STA, 6 October 2019 - Retired Celje Bishop Stanislav Lipovšek stressed at the annual Teharje ceremony remembering an estimated 5,000 victims of war and post-war summary executions the need "for true reconciliation with the past" if Slovenia wants to build a safe and happy future.
Addressing the ceremony in the Teharje Memorial Park (Spominski park Teharje) near Celje on Sunday, Lipovšek said 74 years were passing this year since the end of World War 2, 50 of which passed in forced silence and an guided concealing of the truth about events during and following the war.
While speaking of 600 execution sites around the country as proof of that, Lipovšek expressed gratitude to all who made sure that these sites are finally being tended to and that Slovenia is approaching the basic civilisational norm of giving the dead the right to a name and a grave and the living the right to remember.
"For a lasting an true peace and a future of our nation, a reconciliation of with the past is vital, since we cannot build a safe and happy present time and future without making sure true reconciliation with the past occurs.
"Reconciliation is only possible if we're willing to forgive.

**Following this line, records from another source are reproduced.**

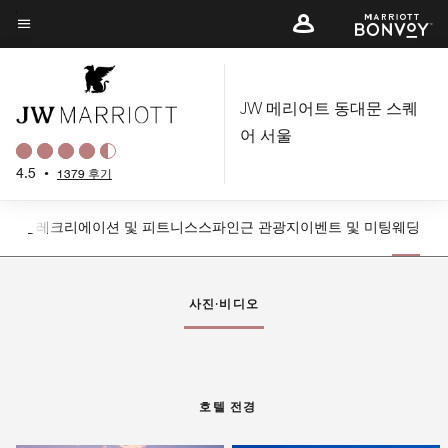
Skip
to
메뉴 텍스트
main
content
JW 메리어트 동대문 스퀘
어 서울
4.5
•
1379 후기
다이닝
레크리에이션 및 피트니스
스파
인근 관광지
이벤트 및 미팅
웨딩
왼쪽 화살표
오
사진·비디오
호텔 전경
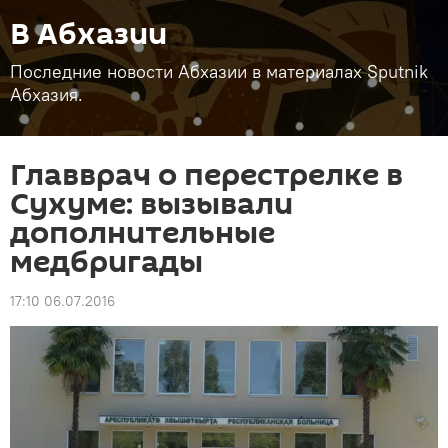
В Абхазии
Последние новости Абхазии в материалах Sputnik
Абхазия.
Главврач о перестрелке в
Сухуме: вызывали
дополнительные
медбригады
17:10 06.07.2016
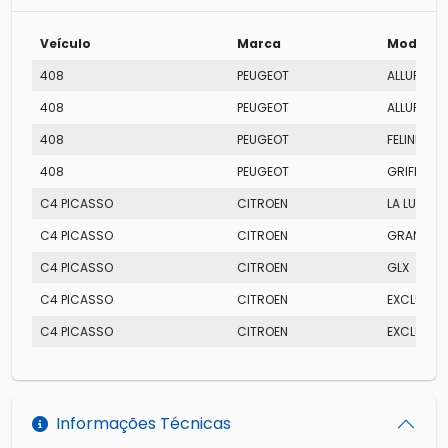
Veículo
Marca
Modelo
408
PEUGEOT
ALLURE
408
PEUGEOT
ALLURE 2.0
408
PEUGEOT
FELINE
408
PEUGEOT
GRIFFE
C4 PICASSO
CITROEN
LA LUNA
C4 PICASSO
CITROEN
GRAN EXC
C4 PICASSO
CITROEN
GLX
C4 PICASSO
CITROEN
EXCLUSIVE
C4 PICASSO
CITROEN
EXCLUSIVE
Informações Técnicas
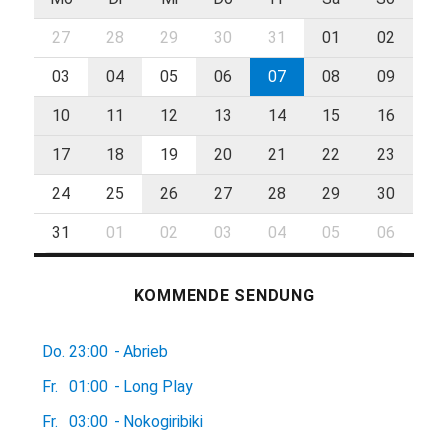
27
28
29
30
31
01
02
03
04
05
06
07
08
09
10
11
12
13
14
15
16
17
18
19
20
21
22
23
24
25
26
27
28
29
30
31
01
02
03
04
05
06
KOMMENDE SENDUNG
Do.
23:00
-
Abrieb
Fr.
01:00
-
Long Play
Fr.
03:00
-
Nokogiribiki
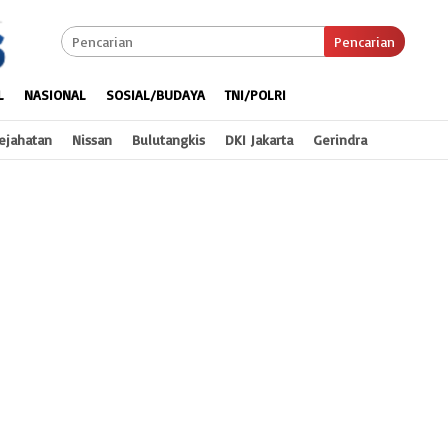
Pencarian
L
NASIONAL
SOSIAL/BUDAYA
TNI/POLRI
ejahatan
Nissan
Bulutangkis
DKI Jakarta
Gerindra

And forgiveness is only possible when we're ready to admit the truth, no matter how painful, difficult and burdensome it may be. Only the truth sets you free," Lipovšek said.
The ceremony was also addressed by researcher Slavko Žižek, who said "no nation can survive with a burden that began with the murder of several hundred victims in the autumn of 1941 and spring of 1942 and ended with the executions of thousands at the end of the war".
He rejected the continuing accusations of treason, collaboration etc, saying that the "only sin of these people was to resist the terror of the red star".
Many had to leave Slovenia because of their "love of God, of the nation, homeland and life" and they managed to preserve the Slovenian language and love of the homeland and transfer them to their offspring, which "simply does not square with the definition of treason", he said.
Among the victims the Teharje Memorial Park pays respects to were members of the Home Guard, a militia that collaborated with the Nazis; soldiers; civilians; and refugees from Croatia and Serbia apprehended by the Allies in May 1945 in the northern Koroško region as they were fleeing north.
The Allies turned them over to the Partisans, who brought them to the Teharje barracks, a facility formerly used by the Nazi Germany military.
In the subsequent two months, some 5,000 people were killed without a trial on several locations nearby Teharje, including the notorious Huda Jama mine shaft near Laško.
It took a long time until the locals dared to speak about what had happened. Many mustered the courage to speak up only after Slovenia gained independence in the early 1990s.
A memorial park was inaugurated at the site of the former barracks in 2004 but it still not fully finished.